Supplied material:
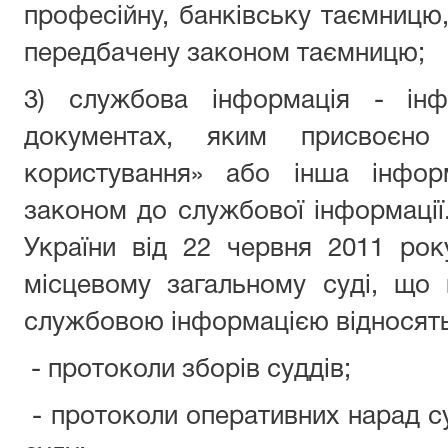
професійну, банківську таємницю,
передбачену законом таємницю;
3) службова інформація - інф
документах, яким присвоєн
користування» або інша інформ
законом до службової інформації
України від 22 червня 2011 ро
місцевому загальному суді, що 
службовою інформацією відносять
- протоколи зборів суддів;
- протоколи оперативних нарад су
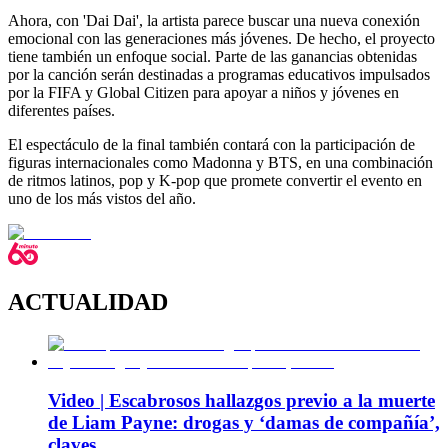
Ahora, con 'Dai Dai', la artista parece buscar una nueva conexión
emocional con las generaciones más jóvenes. De hecho, el proyecto
tiene también un enfoque social. Parte de las ganancias obtenidas
por la canción serán destinadas a programas educativos impulsados
por la FIFA y Global Citizen para apoyar a niños y jóvenes en
diferentes países.
El espectáculo de la final también contará con la participación de
figuras internacionales como Madonna y BTS, en una combinación
de ritmos latinos, pop y K-pop que promete convertir el evento en
uno de los más vistos del año.
ACTUALIDAD
Video | Escabrosos hallazgos previo a la muerte
de Liam Payne: drogas y ‘damas de compañía’,
claves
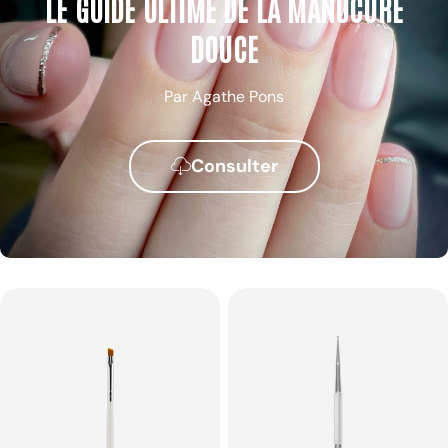
LE GUIDE ULTIME DE LA MANUCURE
DOUCE
Par Agathe Pons
Consulter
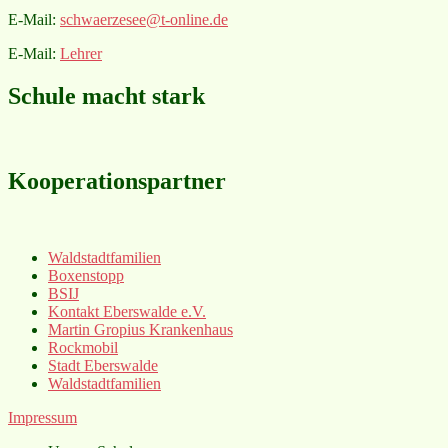
E-Mail:
schwaerzesee@t-online.de
E-Mail:
Lehrer
Schule macht stark
Kooperationspartner
Waldstadtfamilien
Boxenstopp
BSIJ
Kontakt Eberswalde e.V.
Martin Gropius Krankenhaus
Rockmobil
Stadt Eberswalde
Waldstadtfamilien
Impressum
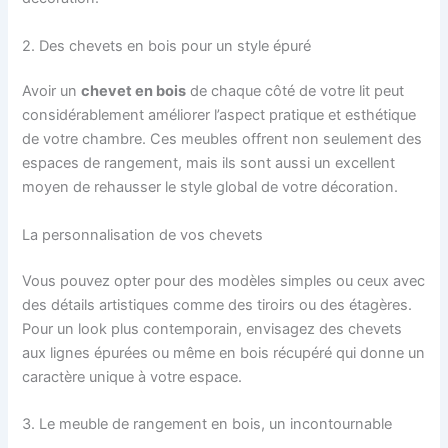
2. Des chevets en bois pour un style épuré
Avoir un
chevet en bois
de chaque côté de votre lit peut
considérablement améliorer l’aspect pratique et esthétique
de votre chambre. Ces meubles offrent non seulement des
espaces de rangement, mais ils sont aussi un excellent
moyen de rehausser le style global de votre décoration.
La personnalisation de vos chevets
Vous pouvez opter pour des modèles simples ou ceux avec
des détails artistiques comme des tiroirs ou des étagères.
Pour un look plus contemporain, envisagez des chevets
aux lignes épurées ou même en bois récupéré qui donne un
caractère unique à votre espace.
3. Le meuble de rangement en bois, un incontournable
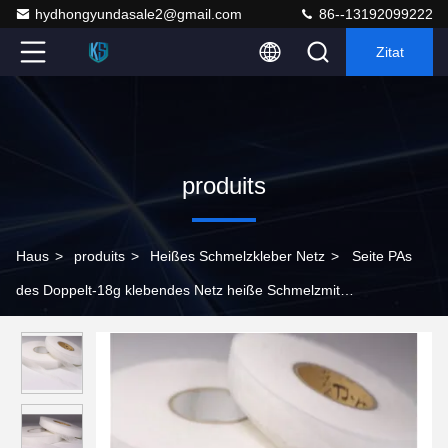
hydhongyundasale2@gmail.com
86--13192099222
Zitat
produits
Haus
>
produits
>
Heißes Schmelzkleber Netz
>
Seite PAs
des Doppelt-18g klebendes Netz heiße Schmelzmit
Nylonmetalldichtung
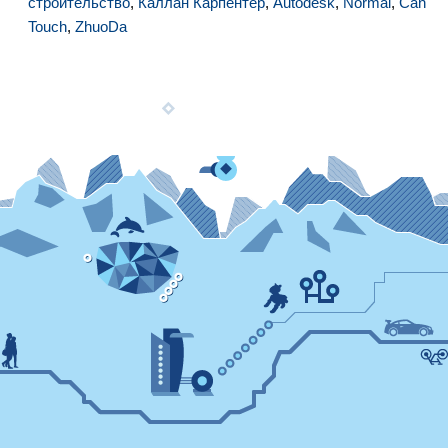
строительство
,
Каллан Карпентер
,
Autodesk
,
Normal
,
Can
Touch
,
ZhuoDa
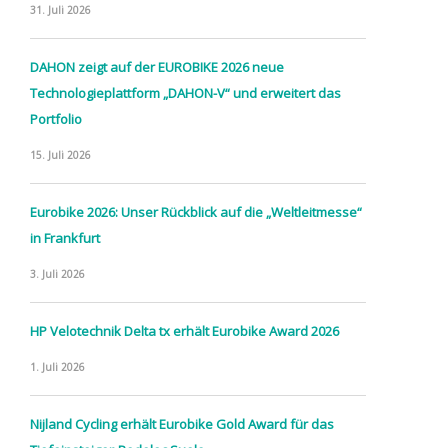
31. Juli 2026
DAHON zeigt auf der EUROBIKE 2026 neue
Technologieplattform „DAHON-V“ und erweitert das
Portfolio
15. Juli 2026
Eurobike 2026: Unser Rückblick auf die „Weltleitmesse“
in Frankfurt
3. Juli 2026
HP Velotechnik Delta tx erhält Eurobike Award 2026
1. Juli 2026
Nijland Cycling erhält Eurobike Gold Award für das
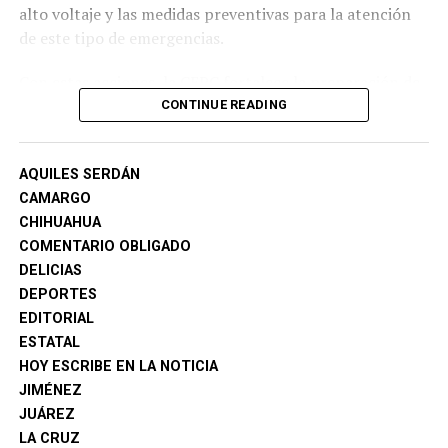
alto voltaje y las medidas preventivas para la atención
de este tipo de emergencias.
Con estas acciones, la CEPC fortalece la preparación de
los cuerpos de emergencia municipales y la capacidad de
CONTINUE READING
respuesta ante incidentes con vehículos de nuevas
tecnologías.
AQUILES SERDÁN
CAMARGO
CHIHUAHUA
COMENTARIO OBLIGADO
DELICIAS
DEPORTES
EDITORIAL
ESTATAL
HOY ESCRIBE EN LA NOTICIA
JIMÉNEZ
JUÁREZ
LA CRUZ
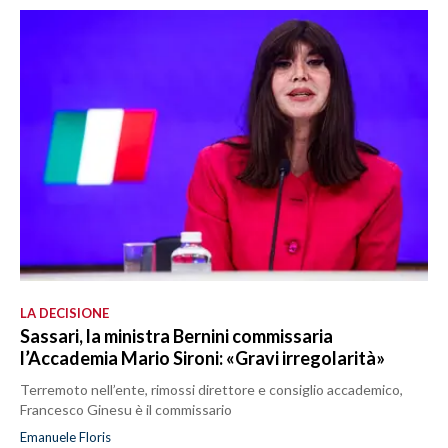
LA DECISIONE
Sassari, la ministra Bernini commissaria
l’Accademia Mario Sironi: «Gravi irregolarità»
Terremoto nell’ente, rimossi direttore e consiglio accademico,
Francesco Ginesu è il commissario
Emanuele Floris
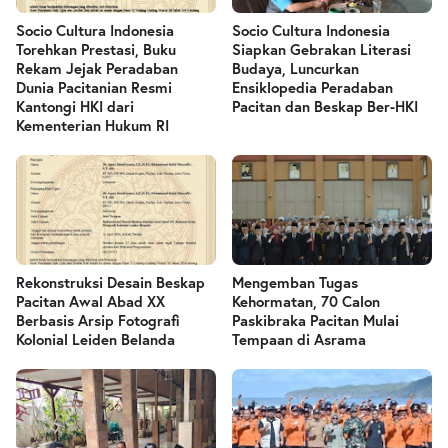
Socio Cultura Indonesia
Socio Cultura Indonesia
Torehkan Prestasi, Buku
Siapkan Gebrakan Literasi
Rekam Jejak Peradaban
Budaya, Luncurkan
Dunia Pacitanian Resmi
Ensiklopedia Peradaban
Kantongi HKI dari
Pacitan dan Beskap Ber-HKI
Kementerian Hukum RI
Rekonstruksi Desain Beskap
Mengemban Tugas
Pacitan Awal Abad XX
Kehormatan, 70 Calon
Berbasis Arsip Fotografi
Paskibraka Pacitan Mulai
Kolonial Leiden Belanda
Tempaan di Asrama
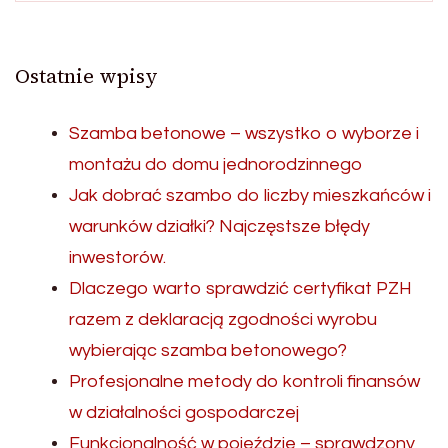
Ostatnie wpisy
Szamba betonowe – wszystko o wyborze i
montażu do domu jednorodzinnego
Jak dobrać szambo do liczby mieszkańców i
warunków działki? Najczęstsze błędy
inwestorów.
Dlaczego warto sprawdzić certyfikat PZH
razem z deklaracją zgodności wyrobu
wybierając szamba betonowego?
Profesjonalne metody do kontroli finansów
w działalności gospodarczej
Funkcjonalność w pojeździe – sprawdzony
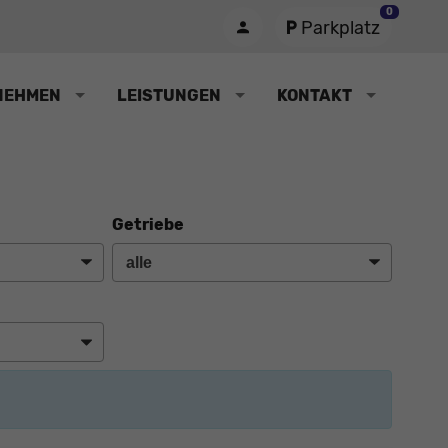
0
Parkplatz
NEHMEN
LEISTUNGEN
KONTAKT
Getriebe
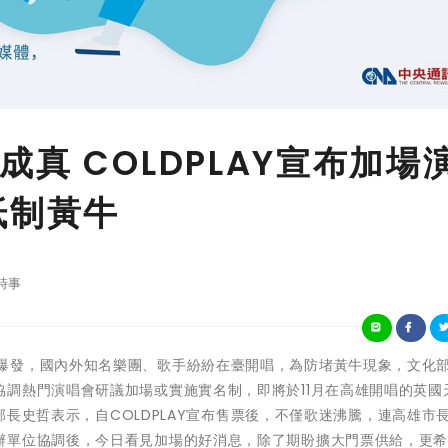
真 COLDPLAY宣布加場
抵制黃牛
時事
疫後演唱會大爆發，國內外知名樂團、歌手紛紛在臺開唱，為防堵黃牛現象，文化
調熱門演唱會研議加場或實施實名制，即將於11月在高雄開唱的英國
化部長史哲表示，自COLDPLAY宣布售票後，不僅歌迷沸騰，連高雄市
辦單位協調後，今日看見加場的好消息，除了期盼擴大門票供給，更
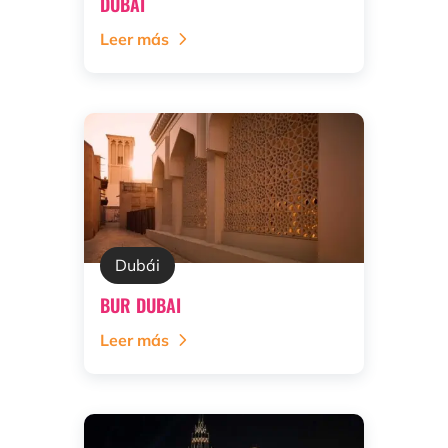
DUBÁI
Leer más
Dubái
BUR DUBAI
Leer más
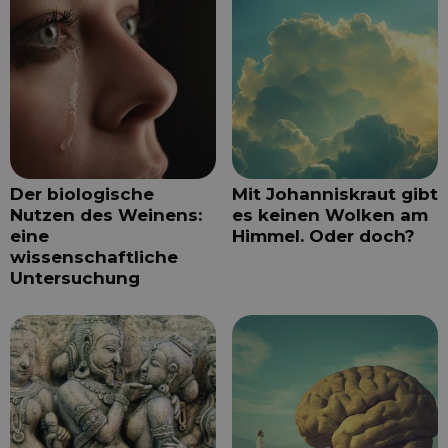
Der biologische
Mit Johanniskraut gibt
Nutzen des Weinens:
es keinen Wolken am
eine
Himmel. Oder doch?
wissenschaftliche
Untersuchung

What the task asks:
Quote verbatim the stretch of the entries from the line containing "真 COLDPLAY宣布加場" through the end of the entries, with both ends included. Leave the pictures out of the answer.

Problem solution:
真 COLDPLAY宣布加場
抵制黃牛
時事
疫後演唱會大爆發，國內外知名樂團、歌手紛紛在臺開唱，為防堵黃牛現象，文化
調熱門演唱會研議加場或實施實名制，即將於11月在高雄開唱的英國
化部長史哲表示，自COLDPLAY宣布售票後，不僅歌迷沸騰，連高雄市
辦單位協調後，今日看見加場的好消息，除了期盼擴大門票供給，更
DUBÁI
Leer más
Dubái
BUR DUBAI
Leer más
Der biologische
Mit Johanniskraut gibt
Nutzen des Weinens:
es keinen Wolken am
eine
Himmel. Oder doch?
wissenschaftliche
Untersuchung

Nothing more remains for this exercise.